On March 10, 2015, the Ninth Circuit Court of Appeals withdrew its opinion of September 10, 2014. In its revised opinion, they affirmed the trial court's decision that Rudin was entitled to a new trial as a direct result of the professional misconduct and prejudicial conflict of interest by Michael Amador, her original trial lawyer.

On February 29, 2016, the United States Supreme Court denied a petition by the attorney general of Nevada challenging the Ninth Circuit's ruling.

In October, 2019, Rudin was granted parole. She walked out of prison on January 10, 2020. Nonetheless, she made clear that she would pursue every available avenue to have her conviction overturned.

In May 2022, United States District Judge Richard F. Boulware vacated the murder conviction of the 78-year-old Rudin after she had spent 20 years in prison. Boulware ruled that Rudin received ineffective legal representation from her late defense attorney. The state announced that they would no longer pursue the case, although they never said that they knew her to be innocent, either.

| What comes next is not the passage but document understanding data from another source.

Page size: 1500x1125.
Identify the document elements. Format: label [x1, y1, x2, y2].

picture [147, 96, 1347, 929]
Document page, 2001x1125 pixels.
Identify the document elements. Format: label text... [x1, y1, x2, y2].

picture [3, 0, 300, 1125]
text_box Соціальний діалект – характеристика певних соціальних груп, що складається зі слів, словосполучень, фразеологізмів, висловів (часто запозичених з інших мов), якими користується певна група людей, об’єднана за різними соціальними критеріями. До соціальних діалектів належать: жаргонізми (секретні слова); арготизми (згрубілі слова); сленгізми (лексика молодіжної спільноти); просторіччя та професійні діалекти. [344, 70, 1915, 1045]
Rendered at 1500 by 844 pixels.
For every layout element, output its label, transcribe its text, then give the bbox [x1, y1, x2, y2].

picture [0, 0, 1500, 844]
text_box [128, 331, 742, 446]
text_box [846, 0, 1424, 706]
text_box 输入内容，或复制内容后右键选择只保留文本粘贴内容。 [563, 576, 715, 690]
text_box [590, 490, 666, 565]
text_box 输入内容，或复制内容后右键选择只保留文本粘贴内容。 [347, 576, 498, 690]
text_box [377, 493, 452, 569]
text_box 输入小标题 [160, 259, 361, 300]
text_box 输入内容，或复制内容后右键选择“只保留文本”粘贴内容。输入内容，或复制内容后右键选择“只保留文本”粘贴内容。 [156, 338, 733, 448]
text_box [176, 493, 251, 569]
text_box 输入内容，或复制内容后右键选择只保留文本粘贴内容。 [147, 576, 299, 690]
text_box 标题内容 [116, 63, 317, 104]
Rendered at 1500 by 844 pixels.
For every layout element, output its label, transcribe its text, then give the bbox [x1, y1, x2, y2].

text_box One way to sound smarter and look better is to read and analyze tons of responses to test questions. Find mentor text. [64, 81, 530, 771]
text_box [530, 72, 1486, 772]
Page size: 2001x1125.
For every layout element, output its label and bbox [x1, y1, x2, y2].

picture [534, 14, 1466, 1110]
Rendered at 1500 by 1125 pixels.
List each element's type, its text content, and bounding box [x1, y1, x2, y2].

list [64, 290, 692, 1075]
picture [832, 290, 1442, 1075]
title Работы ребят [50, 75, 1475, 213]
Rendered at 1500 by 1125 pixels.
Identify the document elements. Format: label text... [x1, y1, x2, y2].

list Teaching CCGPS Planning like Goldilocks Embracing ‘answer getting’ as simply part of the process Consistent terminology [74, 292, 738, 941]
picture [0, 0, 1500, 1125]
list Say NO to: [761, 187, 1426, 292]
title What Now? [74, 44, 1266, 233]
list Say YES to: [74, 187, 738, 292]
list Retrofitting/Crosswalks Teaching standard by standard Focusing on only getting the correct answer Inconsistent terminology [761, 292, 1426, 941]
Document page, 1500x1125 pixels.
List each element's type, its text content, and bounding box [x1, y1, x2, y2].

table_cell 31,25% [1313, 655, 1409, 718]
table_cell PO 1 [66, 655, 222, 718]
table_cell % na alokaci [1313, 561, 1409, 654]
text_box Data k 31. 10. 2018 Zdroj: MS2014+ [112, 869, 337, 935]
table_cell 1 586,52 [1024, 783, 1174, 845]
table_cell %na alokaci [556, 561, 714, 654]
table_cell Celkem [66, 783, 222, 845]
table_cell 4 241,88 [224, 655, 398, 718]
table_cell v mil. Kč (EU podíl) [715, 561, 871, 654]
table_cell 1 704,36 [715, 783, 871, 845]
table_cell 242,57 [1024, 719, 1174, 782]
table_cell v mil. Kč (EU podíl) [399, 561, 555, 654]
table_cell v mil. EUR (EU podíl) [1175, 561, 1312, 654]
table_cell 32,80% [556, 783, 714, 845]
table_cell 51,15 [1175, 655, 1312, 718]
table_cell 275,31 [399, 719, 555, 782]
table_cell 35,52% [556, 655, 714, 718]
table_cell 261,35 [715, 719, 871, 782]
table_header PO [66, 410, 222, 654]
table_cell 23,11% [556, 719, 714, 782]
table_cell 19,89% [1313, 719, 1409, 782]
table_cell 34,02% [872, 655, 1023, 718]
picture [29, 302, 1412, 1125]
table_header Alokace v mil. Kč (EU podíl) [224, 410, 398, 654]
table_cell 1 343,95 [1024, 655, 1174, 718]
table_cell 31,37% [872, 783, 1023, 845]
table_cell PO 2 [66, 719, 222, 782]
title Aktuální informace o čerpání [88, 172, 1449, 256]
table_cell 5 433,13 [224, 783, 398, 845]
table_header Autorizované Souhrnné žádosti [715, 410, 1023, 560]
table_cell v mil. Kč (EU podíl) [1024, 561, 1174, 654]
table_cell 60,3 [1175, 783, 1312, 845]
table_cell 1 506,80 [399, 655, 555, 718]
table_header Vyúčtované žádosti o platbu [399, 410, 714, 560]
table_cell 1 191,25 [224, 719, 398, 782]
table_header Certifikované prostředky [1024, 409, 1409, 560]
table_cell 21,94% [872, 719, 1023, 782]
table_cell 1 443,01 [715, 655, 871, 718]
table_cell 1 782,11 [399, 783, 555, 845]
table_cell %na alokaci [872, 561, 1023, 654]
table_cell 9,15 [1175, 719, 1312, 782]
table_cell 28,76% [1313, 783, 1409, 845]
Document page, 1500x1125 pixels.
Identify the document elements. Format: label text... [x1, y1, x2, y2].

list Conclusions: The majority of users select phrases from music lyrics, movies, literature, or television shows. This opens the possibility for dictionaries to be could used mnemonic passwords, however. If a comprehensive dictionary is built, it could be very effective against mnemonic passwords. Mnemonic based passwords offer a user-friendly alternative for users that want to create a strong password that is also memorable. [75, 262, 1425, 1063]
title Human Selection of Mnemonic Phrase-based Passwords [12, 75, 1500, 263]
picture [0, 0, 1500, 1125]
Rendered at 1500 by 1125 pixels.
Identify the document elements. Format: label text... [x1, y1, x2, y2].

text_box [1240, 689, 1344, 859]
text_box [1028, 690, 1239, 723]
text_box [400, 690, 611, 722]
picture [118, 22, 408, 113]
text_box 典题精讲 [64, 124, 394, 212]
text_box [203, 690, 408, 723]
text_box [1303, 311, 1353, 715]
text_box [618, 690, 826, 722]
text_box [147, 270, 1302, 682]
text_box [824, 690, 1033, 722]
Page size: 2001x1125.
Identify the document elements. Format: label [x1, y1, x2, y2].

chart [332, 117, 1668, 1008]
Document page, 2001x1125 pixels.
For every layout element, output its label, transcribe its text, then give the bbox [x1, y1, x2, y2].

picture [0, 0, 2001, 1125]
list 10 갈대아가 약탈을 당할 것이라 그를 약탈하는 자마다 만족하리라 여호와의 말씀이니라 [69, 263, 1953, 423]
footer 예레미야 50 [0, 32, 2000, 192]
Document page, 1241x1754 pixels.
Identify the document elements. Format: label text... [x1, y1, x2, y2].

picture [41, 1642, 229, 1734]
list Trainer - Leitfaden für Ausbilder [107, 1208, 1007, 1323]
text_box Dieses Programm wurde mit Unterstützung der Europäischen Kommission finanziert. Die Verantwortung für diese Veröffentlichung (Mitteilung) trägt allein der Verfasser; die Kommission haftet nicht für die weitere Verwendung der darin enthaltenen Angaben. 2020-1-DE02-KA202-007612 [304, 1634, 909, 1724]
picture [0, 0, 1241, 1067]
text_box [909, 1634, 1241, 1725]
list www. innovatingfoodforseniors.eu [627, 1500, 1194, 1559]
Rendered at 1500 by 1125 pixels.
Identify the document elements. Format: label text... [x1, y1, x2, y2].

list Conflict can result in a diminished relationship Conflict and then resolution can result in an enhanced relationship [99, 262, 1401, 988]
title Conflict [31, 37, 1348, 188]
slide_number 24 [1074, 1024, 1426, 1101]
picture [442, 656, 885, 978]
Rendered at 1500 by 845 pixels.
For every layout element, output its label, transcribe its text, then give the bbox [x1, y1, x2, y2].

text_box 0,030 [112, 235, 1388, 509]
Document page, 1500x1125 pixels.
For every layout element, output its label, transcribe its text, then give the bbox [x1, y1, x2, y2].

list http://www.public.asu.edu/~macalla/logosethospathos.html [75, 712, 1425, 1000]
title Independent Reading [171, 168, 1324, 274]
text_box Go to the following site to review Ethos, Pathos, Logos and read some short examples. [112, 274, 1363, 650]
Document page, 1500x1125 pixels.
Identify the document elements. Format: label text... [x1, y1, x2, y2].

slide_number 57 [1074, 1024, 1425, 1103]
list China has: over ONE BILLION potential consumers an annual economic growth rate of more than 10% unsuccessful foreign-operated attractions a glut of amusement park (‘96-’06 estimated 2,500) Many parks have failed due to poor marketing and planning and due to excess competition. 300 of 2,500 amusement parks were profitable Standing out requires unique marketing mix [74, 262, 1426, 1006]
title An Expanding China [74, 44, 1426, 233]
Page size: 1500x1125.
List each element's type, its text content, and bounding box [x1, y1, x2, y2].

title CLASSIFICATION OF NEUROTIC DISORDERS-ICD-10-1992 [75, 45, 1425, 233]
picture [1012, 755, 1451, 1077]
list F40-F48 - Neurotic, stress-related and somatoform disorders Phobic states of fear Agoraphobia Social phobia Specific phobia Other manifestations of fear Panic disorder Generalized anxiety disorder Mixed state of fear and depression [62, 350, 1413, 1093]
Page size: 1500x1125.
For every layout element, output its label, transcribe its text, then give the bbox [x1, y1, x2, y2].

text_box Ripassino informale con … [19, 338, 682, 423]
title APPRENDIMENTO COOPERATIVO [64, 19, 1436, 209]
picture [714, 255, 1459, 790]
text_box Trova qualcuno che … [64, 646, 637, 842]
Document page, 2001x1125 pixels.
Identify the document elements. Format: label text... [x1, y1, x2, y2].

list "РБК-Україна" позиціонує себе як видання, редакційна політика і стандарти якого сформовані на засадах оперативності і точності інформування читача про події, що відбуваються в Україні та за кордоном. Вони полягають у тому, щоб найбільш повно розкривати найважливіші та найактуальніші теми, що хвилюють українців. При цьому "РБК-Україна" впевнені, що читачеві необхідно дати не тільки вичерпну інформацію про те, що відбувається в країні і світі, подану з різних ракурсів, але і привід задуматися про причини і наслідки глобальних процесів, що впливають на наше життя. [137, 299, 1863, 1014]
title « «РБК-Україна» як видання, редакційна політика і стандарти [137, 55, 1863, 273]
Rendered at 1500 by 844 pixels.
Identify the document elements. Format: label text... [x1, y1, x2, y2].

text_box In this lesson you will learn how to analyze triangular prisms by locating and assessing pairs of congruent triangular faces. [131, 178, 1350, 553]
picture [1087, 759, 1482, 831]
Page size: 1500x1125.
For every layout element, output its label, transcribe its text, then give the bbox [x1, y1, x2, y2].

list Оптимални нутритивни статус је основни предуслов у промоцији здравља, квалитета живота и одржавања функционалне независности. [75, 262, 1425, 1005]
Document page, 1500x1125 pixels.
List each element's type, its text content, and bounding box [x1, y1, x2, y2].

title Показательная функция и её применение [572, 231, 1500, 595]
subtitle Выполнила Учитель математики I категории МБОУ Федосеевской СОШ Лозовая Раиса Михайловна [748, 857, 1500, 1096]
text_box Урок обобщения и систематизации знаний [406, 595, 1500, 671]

Charges were dismissed on December 9, 2024; this enabled her to sue the state for wrongful conviction.

==Release==
Margaret Rudin was released on parole from the Florence McClure Women's Correctional Center on January 10, 2020. She told the Las Vegas Review-Journal that she intended to relocate to Chicago to be closer to her son, daughter, grandson and great-grandchildren, and that she was "optimistic her murder conviction will one day be tossed." She was 76 years old at release.

After her conviction was vacated in 2022, the possibility was left open that she could still be re-tried for her husband's murder. Charges were dismissed on December 9, 2024.

==Media==
===Books===
"If I Die...: A True Story of Obsessive Love, Uncontrollable Greed, and Murder" by Michael Fleeman, while detailing the case against Rudin, the hunt authorities endeavored in her capture is also detailed; , published: 2007, 324 pages.

"Black Widow: The True Story of Margaret Rudin" by Brianna Valdes, Rudin's attorneys claimed that involvement in illegal activities led to Ron's death; ISBN 9781539041528, published: September 2016, 84 pages.

"Evil Women" by John Marlowe, one of the thirty-four cases covered in this writing is about Margaret Rudin's alleged killing of her husband; , published: November 2017, 303 pages.

===Television===
Court TV's (now TruTV) crime documentary series Mugshots interviewed Rudin inside a Las Vegas, Nevada prison. In the episode, Rudin said she was innocent and that the district attorney had unjustly charged her. The A&E Network series American Justice also released an episode (season 6; episode 11) about her case, titled "The Black Widow of Vegas".

Additional television shows reported on Margaret Rudin, Snapped: Margaret Rudin (2007)" season 5; episode 5, on the Oxygen channel; an entire CBS 48 Hours episode, "Murder in Las Vegas: Did She Do it?" in November 2001 and "Forensic Files" – Season 9; Episode 27 "For Love or Money".

The HLN (Headline News) series Beyond Reasonable Doubt episode "Murder in Vegas" docudrama covers Rudin's crimes; Season 1 Episode 6, originally aired: July 7, 2017.

The Investigation Discovery channel's series The Perfect Murder, episode "Vanished in Vegas" covers Ron Rudin's murder; Season: 5, Episode: 8, originally aired: September 13, 2018.

20/20 aired an episode from season 43 titled "Five Weddings and a Murder" on February 19, 2021.